The trailer had a gas stove.

I never used a gas stove before so I decided to turn on the burners and let them go awhile before lighting a match.  BRRRROOOOOOOOM!  Everything exploded.  The doors and windows of the trailer blew open.  Our dog, Tinker, ran out and away (far away) into the snow.  My llama slippers were scorched.  I think my eyebrows were scorched too.  But there was no real damage and we all lived.  Bill had to go out and find Tinker though.

Those were the good old days all right.

But things got worse.

I was pregnant when we moved to Big Oak Flat near Yosemite Park. There was a gas station and a post office.  That was it.  The nearest town/drugstore/cleaners/hospital was over two hours away.  No diaper service and nobody ever heard of pampers in those good old days.

It wasn’t a shack we lived in but a house that had been moved from somewhere else and stood on cement blocks.  There were cracks in the floor wide enough to see flash floods rushing along underneath.   The cracks let in cold drafts too.

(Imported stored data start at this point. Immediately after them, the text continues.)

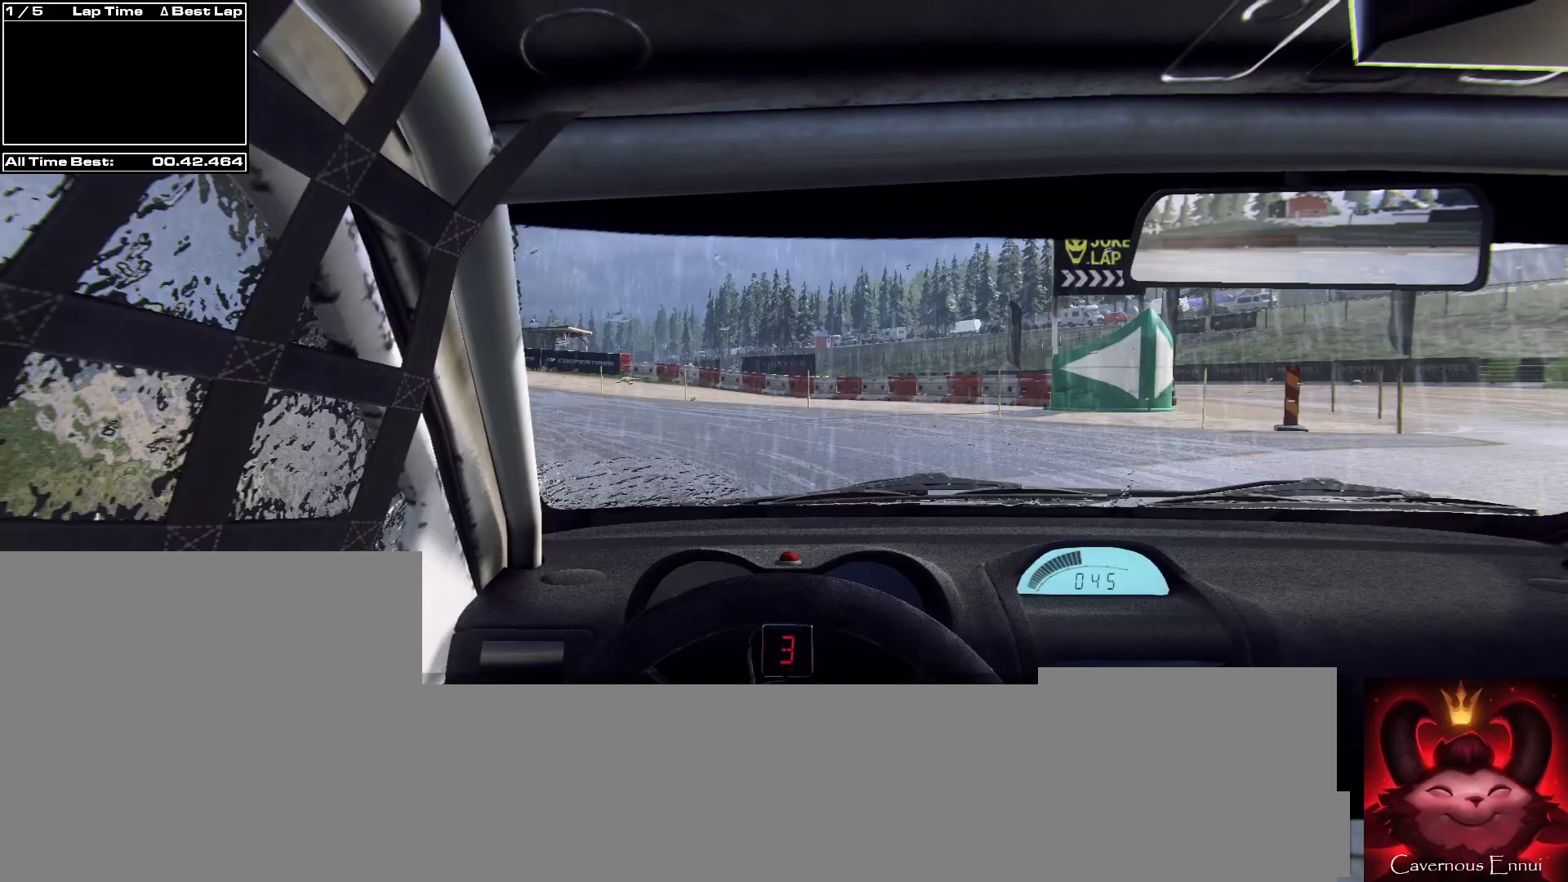
{"buttons": ["L2"], "left_stick": "left", "right_stick": "up", "events": [[100, "left_stick", "center"], [267, "left_stick", "left"], [500, "L2", "down"]]}
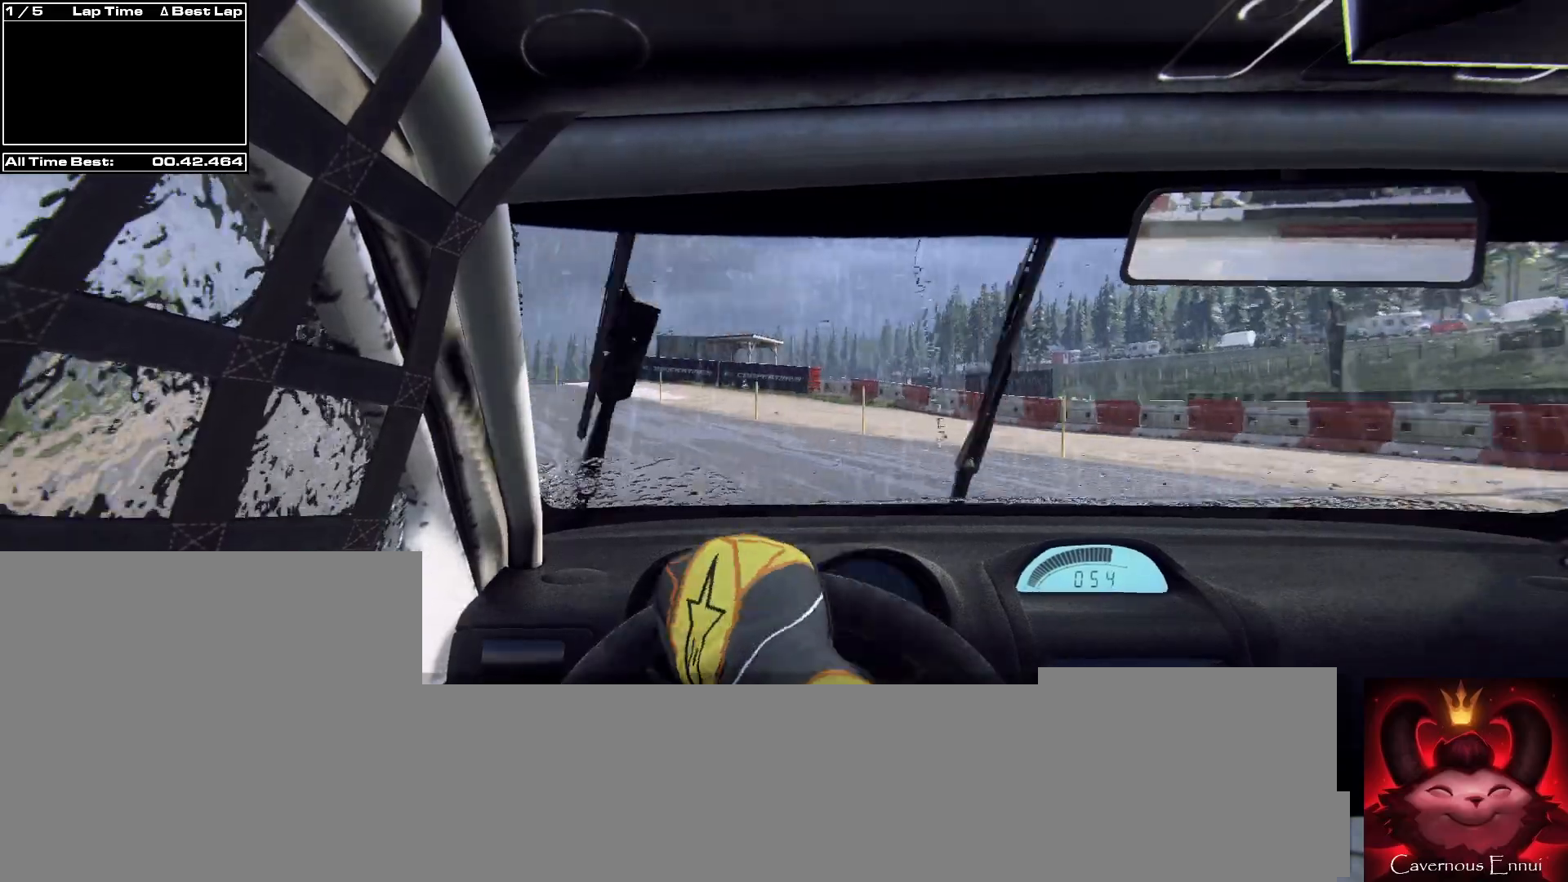
{"buttons": [], "left_stick": "left", "right_stick": "up", "events": [[100, "L2", "up"], [233, "left_stick", "center"], [400, "left_stick", "left"]]}
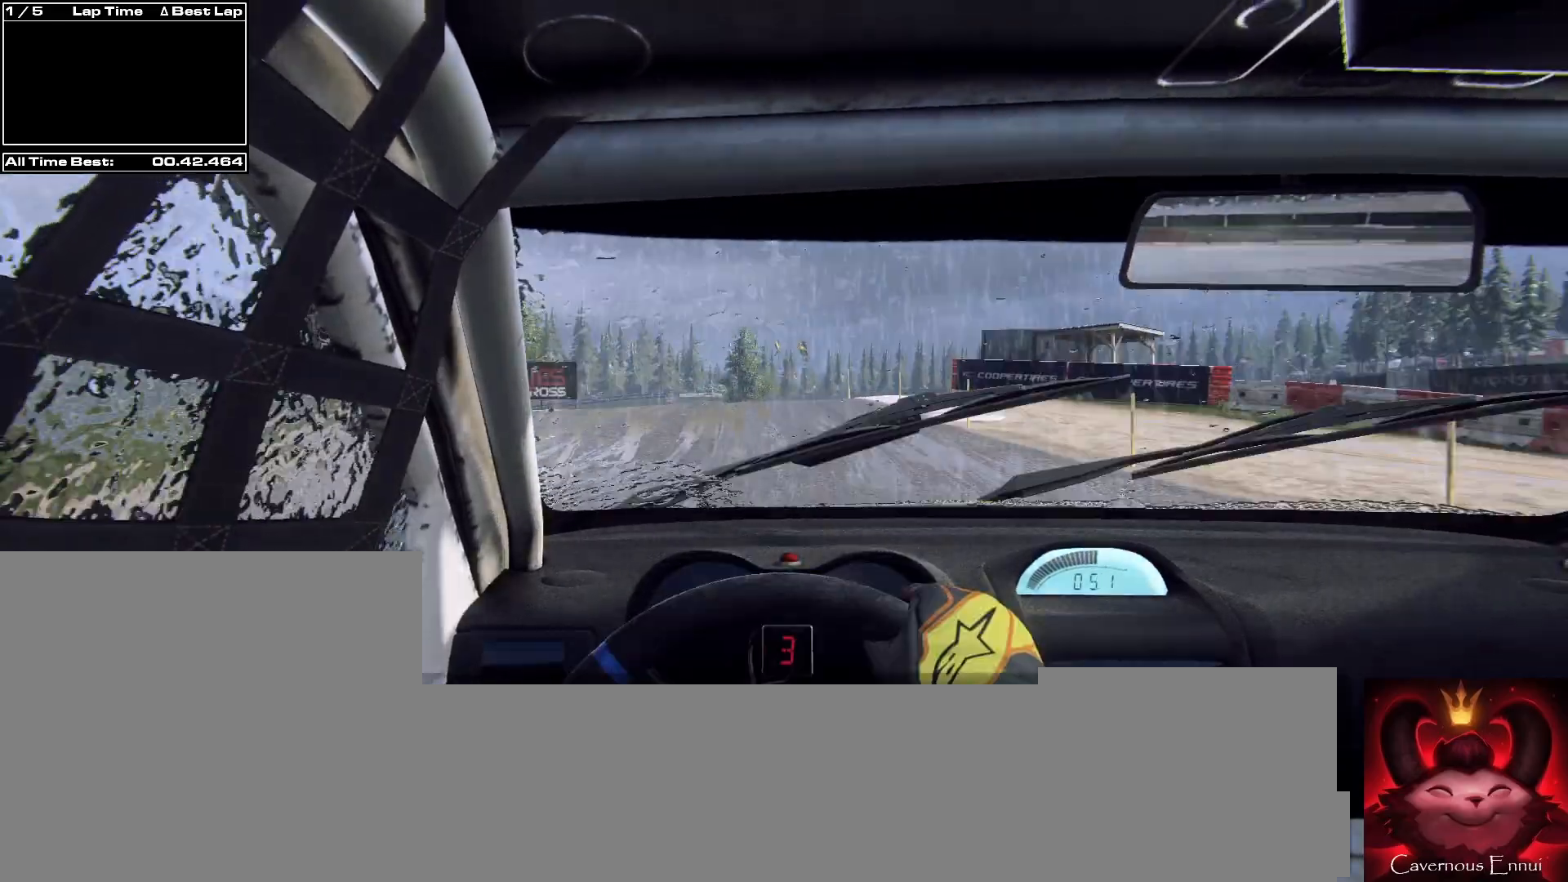
{"buttons": [], "left_stick": "right", "right_stick": "up", "events": [[33, "left_stick", "center"], [400, "left_stick", "right"]]}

Bill at Big Oak Flat House on Cement Blocks

Bill at Big Oak Flat House on Cement Blocks

The water in the shower started off orange.  There was a frog in the shower once. Imagine my naked reaction to THAT!

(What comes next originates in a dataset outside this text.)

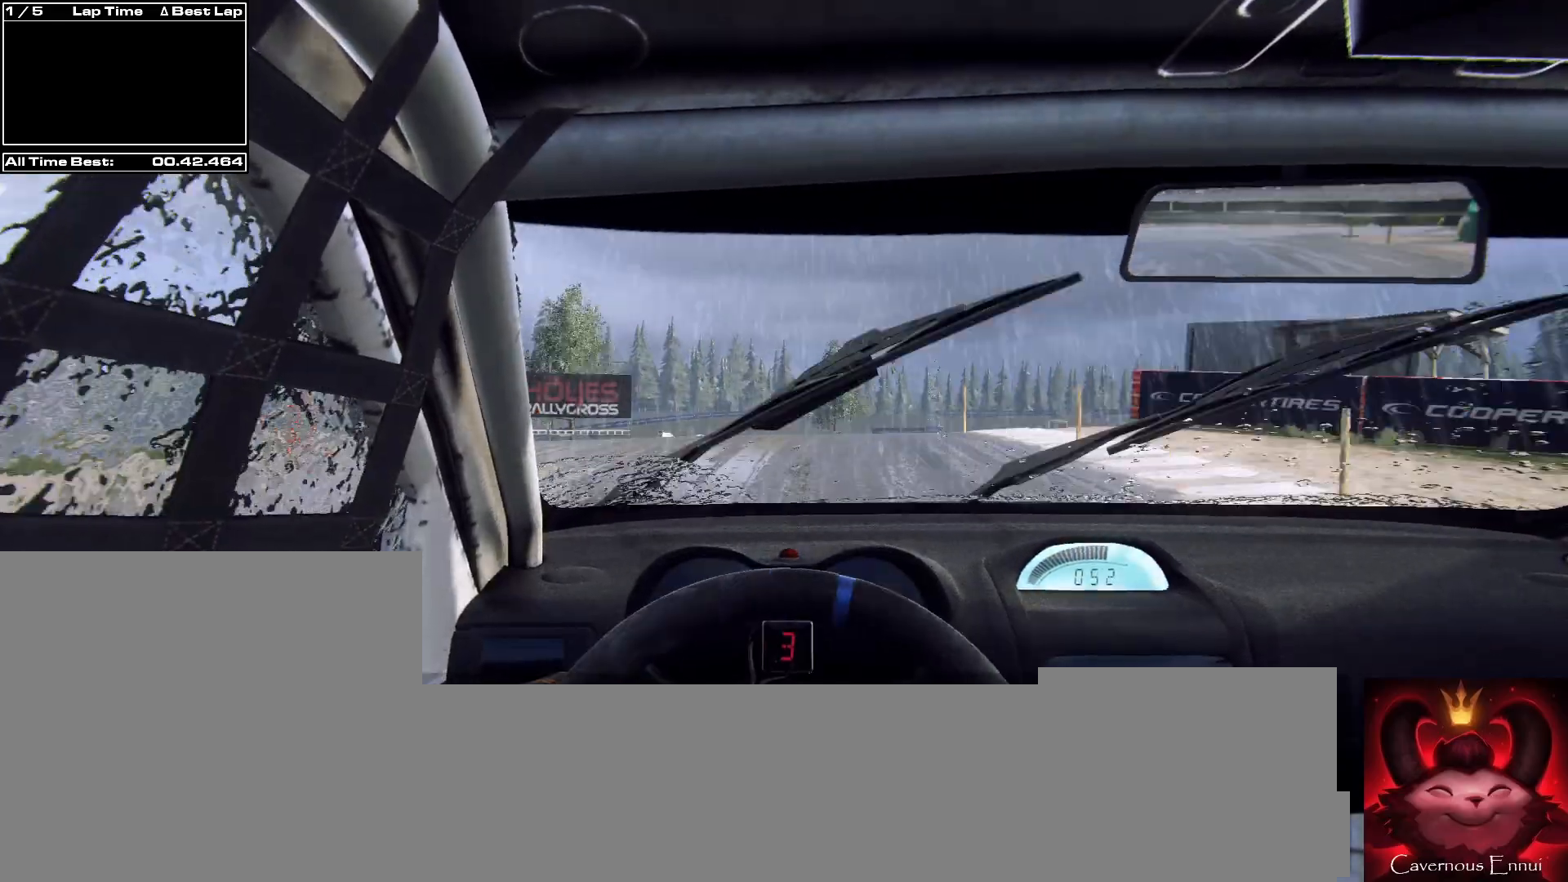
{"buttons": [], "left_stick": "center", "right_stick": "up", "events": [[67, "left_stick", "center"], [167, "left_stick", "right"], [400, "left_stick", "center"]]}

And the doctor in Sonora told me he would not drive the 2 hours “up the hill” to deliver the baby.

“I need to go home,” I wailed.  I could not imagine birthing a child in such circumstances.  So Bill sent me home.  But once home I could not imagine having the baby without Bill there so I went back (Poor Bill).  Our son was born at the bottom of the hill in a small hospital and there were no mishaps. The only problem was it was going on winter.

I hung Corky’s cloth diapers on a line and they froze.  Then he got a recurring rash which I later learned was from me bleaching his diapers.

Or how about the time there was a blizzard and the heat went off!  This muttering mother trudged a mile (well, not really a mile) carrying a wrapped up infant through a blizzard to the landlady’s house.  Before you issue condolences, I may be slightly exaggerating.  It was a snow storm though and I did have to leave that freezing house to get help.

Bill and I roamed a few more months around the wilderness with our new son.  Everything we owned was packed into a Dodge station wagon, and again I cried.

“We need to have a home!  We need roots! We have a child now.  We have responsibilities!”

And so it was we returned to the city dwellers’ life.

Looking back in time, those Wilderness Days were our “Salad Days” of adventure, the good times, the young years, the experiences that left us with stories to tell.

Those years had so much impact  that I now think of them as a rehearsal for our eventual big move to country living in the Shenandoah Valley of Virginia (where we are now) with other stories to tell.

But I often think that if only I had known then what I know now, I would never have needed to go home.